• Extracted text:
>>>
They're great when you know your traffic goes "north/south" as opposed to "east/west." I think if I were running storage traffic on them I'd just plug the storage into the 5k/7k directly to avoid that traffic hairpinning.

I'm currently running vPC/LACP across multiple 2ks without issue. I like using the FEX's because you can bolt on a shitload of switchports without having to deal with STP or anything funky like Fabricpath. It's like using 40+ slot Nexus 7ks.

1000101
May 14, 2003

BIRTHDAY BIRTHDAY BIRTHDAY BIRTHDAY BIRTHDAY BIRTHDAY FRUITCAKE!

adorai posted:

I decided to put this here instead of the virtualization megathread.

gently caress the Cisco Nexus 1000v install process. I wasted half a day not knowing that I needed a VMK on the dvswitch before it would actually work.

Also if you're using IP storage or plan to put your management on the 1000v don't forget to set your system VLANs!

1000101
May 14, 2003

BIRTHDAY BIRTHDAY BIRTHDAY BIRTHDAY BIRTHDAY BIRTHDAY FRUITCAKE!

Ninja Rope posted:

Great, more ponies.

Is anyone actually using UCS? By choice?

I work with a VAR that sells UCS 100% of the time they get a demo unit in the door. It's got it's warts but what blade system doesn't? I also have 8 blades and 6 C series servers in my lab that I'm pretty happy with.

1000101
May 14, 2003

BIRTHDAY BIRTHDAY BIRTHDAY BIRTHDAY BIRTHDAY BIRTHDAY FRUITCAKE!

routenull0 posted:

This is exactly why we initially looked at UCS....then we saw the cost.

A VAR should be able to get it under the cost of HP with discounts.

1000101
May 14, 2003

BIRTHDAY BIRTHDAY BIRTHDAY BIRTHDAY BIRTHDAY BIRTHDAY FRUITCAKE!

Powercrazy posted:

I think it's the same. I'm certainly not current, but I'm not too concerned. I *think* if I take the CCIE Written I'll be current again, but meh. Whenever I see resumes unless they are claiming CCIE and a number I won't actually check any of their certs.
<<<
• Required action:
Please print the forum thread about Cisco Nexus and UCS above in full, word for word.

• Information shown:
>>>
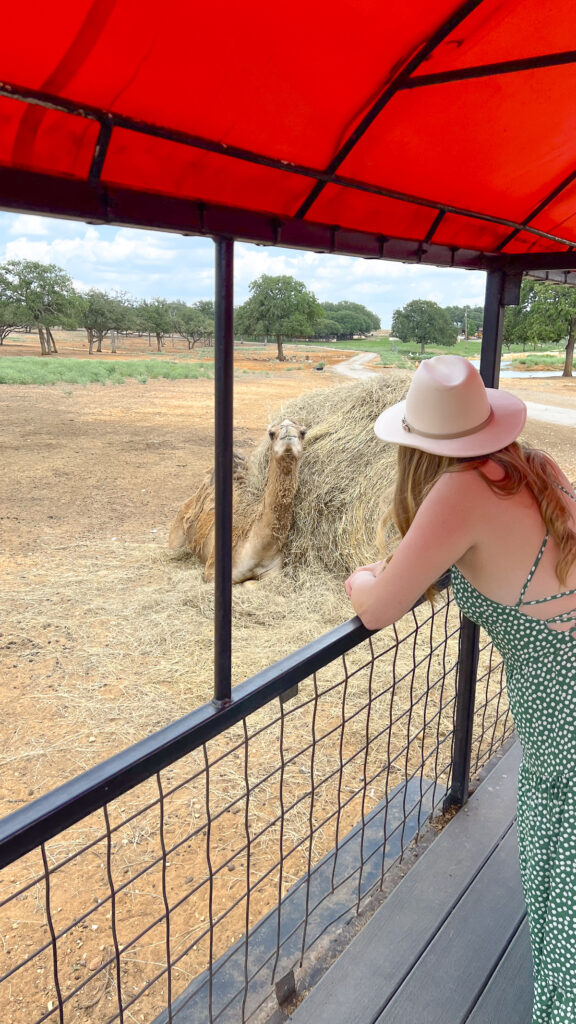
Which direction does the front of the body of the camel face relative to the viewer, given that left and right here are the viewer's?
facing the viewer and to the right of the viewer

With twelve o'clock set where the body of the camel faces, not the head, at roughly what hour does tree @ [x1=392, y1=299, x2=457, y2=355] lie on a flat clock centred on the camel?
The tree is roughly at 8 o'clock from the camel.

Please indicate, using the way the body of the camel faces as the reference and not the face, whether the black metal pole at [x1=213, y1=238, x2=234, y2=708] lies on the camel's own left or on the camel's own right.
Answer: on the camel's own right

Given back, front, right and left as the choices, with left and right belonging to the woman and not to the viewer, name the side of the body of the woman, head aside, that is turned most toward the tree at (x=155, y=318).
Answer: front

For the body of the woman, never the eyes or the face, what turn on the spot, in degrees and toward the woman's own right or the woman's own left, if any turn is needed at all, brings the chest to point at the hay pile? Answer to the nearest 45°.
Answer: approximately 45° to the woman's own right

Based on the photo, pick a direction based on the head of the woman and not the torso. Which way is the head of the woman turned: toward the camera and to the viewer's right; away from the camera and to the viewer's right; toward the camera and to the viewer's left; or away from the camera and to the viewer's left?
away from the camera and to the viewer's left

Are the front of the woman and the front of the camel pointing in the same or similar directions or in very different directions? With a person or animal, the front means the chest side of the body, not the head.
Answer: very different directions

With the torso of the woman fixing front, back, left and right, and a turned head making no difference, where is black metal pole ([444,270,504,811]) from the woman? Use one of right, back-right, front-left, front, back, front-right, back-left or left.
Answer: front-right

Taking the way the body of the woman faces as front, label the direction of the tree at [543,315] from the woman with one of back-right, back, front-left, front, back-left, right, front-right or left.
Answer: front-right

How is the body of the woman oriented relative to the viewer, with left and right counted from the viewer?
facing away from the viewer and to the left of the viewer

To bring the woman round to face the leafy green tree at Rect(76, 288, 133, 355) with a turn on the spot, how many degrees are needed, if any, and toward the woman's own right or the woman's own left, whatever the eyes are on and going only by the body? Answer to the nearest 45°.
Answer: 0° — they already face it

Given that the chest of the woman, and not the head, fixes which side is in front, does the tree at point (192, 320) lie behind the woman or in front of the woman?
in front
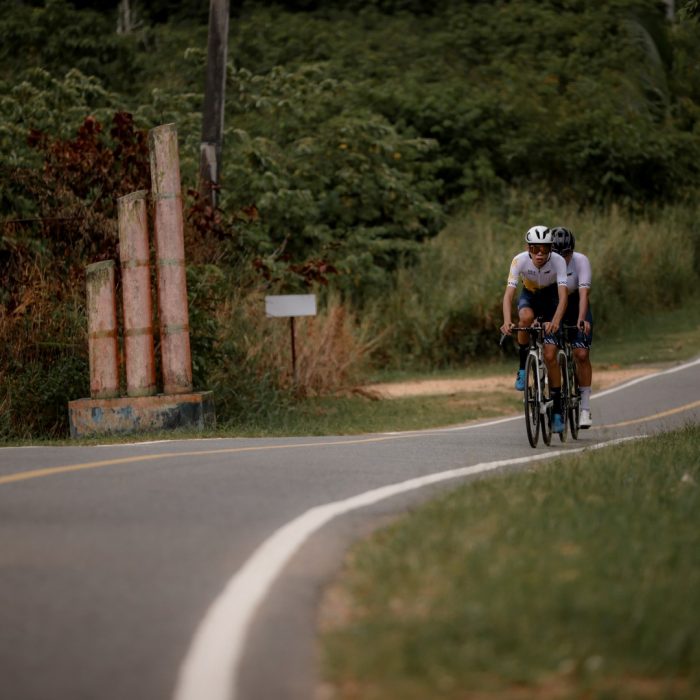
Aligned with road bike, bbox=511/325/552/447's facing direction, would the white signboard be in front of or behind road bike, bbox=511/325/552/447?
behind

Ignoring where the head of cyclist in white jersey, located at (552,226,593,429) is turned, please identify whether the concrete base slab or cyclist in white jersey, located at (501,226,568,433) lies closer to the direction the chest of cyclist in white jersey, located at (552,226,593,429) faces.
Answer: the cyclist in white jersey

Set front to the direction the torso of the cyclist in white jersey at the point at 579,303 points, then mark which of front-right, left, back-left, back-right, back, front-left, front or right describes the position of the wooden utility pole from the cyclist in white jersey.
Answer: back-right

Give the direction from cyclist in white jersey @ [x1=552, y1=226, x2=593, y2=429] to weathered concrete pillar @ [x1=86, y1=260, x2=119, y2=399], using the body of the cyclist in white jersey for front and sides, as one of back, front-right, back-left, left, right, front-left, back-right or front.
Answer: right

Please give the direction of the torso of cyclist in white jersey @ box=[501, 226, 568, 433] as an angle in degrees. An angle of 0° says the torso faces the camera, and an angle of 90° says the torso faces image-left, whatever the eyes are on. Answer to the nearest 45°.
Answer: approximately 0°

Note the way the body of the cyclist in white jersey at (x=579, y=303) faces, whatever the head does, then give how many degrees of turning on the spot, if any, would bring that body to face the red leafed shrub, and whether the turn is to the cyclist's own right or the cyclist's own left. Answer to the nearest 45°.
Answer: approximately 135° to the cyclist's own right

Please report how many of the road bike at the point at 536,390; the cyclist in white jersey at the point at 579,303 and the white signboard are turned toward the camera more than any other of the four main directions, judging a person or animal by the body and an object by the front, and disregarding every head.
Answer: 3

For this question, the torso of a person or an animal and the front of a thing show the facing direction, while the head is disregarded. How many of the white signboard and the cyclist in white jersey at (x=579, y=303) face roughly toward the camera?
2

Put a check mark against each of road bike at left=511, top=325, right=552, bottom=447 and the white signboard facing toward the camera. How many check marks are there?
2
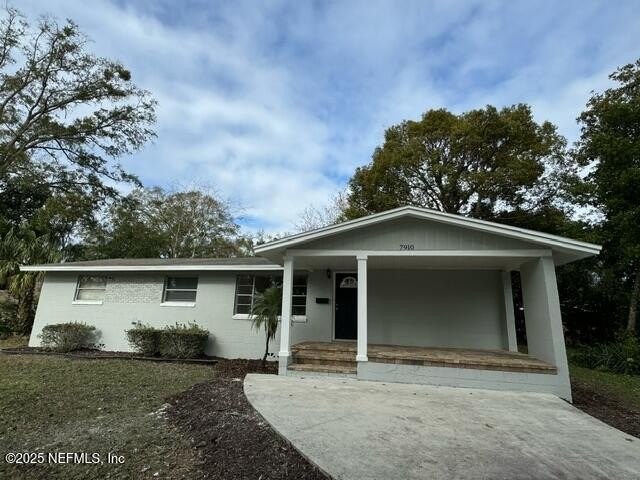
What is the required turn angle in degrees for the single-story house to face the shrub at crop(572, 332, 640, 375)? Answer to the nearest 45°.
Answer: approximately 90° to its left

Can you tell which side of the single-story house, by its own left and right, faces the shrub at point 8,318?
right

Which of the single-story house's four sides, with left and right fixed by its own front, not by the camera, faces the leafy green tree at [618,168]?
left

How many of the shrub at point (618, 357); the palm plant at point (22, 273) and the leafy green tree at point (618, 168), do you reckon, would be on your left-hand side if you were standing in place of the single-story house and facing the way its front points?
<<<
• Reply:
They're great when you know your traffic goes "north/south" as opposed to "east/west." I think if I were running storage traffic on them I'd just plug the storage into the 5k/7k directly to avoid that traffic hairpinning.

I'm currently running vPC/LACP across multiple 2ks without issue. I like using the FEX's because you can bolt on a shitload of switchports without having to deal with STP or anything funky like Fabricpath. It's like using 40+ slot Nexus 7ks.

1000101
May 14, 2003

BIRTHDAY BIRTHDAY BIRTHDAY BIRTHDAY BIRTHDAY BIRTHDAY FRUITCAKE!

adorai posted:

I decided to put this here instead of the virtualization megathread.

gently caress the Cisco Nexus 1000v install process. I wasted half a day not knowing that I needed a VMK on the dvswitch before it would actually work.

Also if you're using IP storage or plan to put your management on the 1000v don't forget to set your system VLANs!

1000101
May 14, 2003

BIRTHDAY BIRTHDAY BIRTHDAY BIRTHDAY BIRTHDAY BIRTHDAY FRUITCAKE!

Ninja Rope posted:

Great, more ponies.

Is anyone actually using UCS? By choice?

I work with a VAR that sells UCS 100% of the time they get a demo unit in the door. It's got it's warts but what blade system doesn't? I also have 8 blades and 6 C series servers in my lab that I'm pretty happy with.

1000101
May 14, 2003

BIRTHDAY BIRTHDAY BIRTHDAY BIRTHDAY BIRTHDAY BIRTHDAY FRUITCAKE!

routenull0 posted:

This is exactly why we initially looked at UCS....then we saw the cost.

A VAR should be able to get it under the cost of HP with discounts.

1000101
May 14, 2003

BIRTHDAY BIRTHDAY BIRTHDAY BIRTHDAY BIRTHDAY BIRTHDAY FRUITCAKE!

Powercrazy posted:

I think it's the same. I'm certainly not current, but I'm not too concerned. I *think* if I take the CCIE Written I'll be current again, but meh. Whenever I see resumes unless they are claiming CCIE and a number I won't actually check any of their certs.